Wpis z mikrobloga

#pytaniedorozowychpaskow #modadamska #firstworldproblems pytanie mam z kategorii życiowych. istotnych, poważnych... w sobotę idę na wesele, zapowiadają zajebistą pogodę, a do teg przed przyjazdem młodych na sale mam troche pracy z ozdobami na zewnątrz. No ale do sedna... czy mogę założyć czarne "grube" rajstopy? takie 40tki myślałam. Sukienkę mam intensywnie niebieską, "grubą", do kolan oczywiście. Buty i tak planowałam czarne. Wiem, ze to mniej eleganckie niż zwykłe rajtki, ale warunki chyba wybaczają, co?
  • 13
@hasek34: matka młodej jest straszną tradycjonalistką i myślę, że nawet w zamieci śnieżnej powitanie ich będzie przed salą ;) no i młodzi tak czy inaczej przejdą od auta do sali i chciałyśmy ułożyć ścieżkę z tealightów w świecznikach.

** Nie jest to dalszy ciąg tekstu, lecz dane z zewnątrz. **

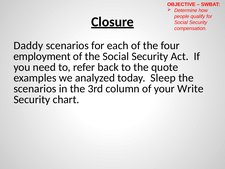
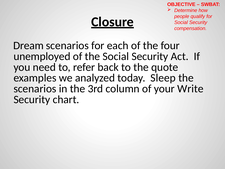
Daddy: Daddy -> Dream
employment: employment -> unemployed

@kawazrana: to ja bym nie założyła do nich grubych czarnych rajstop. słabo to będzie wyglądać jak masz całe ręce odkryte. możesz założyć ewentualnie czarne, ale cienkie. a na to dekorowanie po prostu jakiś długi płaszcz i dasz radę :)
@kawazrana: ja bym założyła pod spodem cienkie a na wierzchu grube, po wejściu na salę i rozebraniu się z płaszcza szybko pozbyla bym się tych grubych, przy takiej sukience z rękawkiem myślę że grube rajstopy w styczniu można wybaczyć na czas ślubu i powitania przed salą.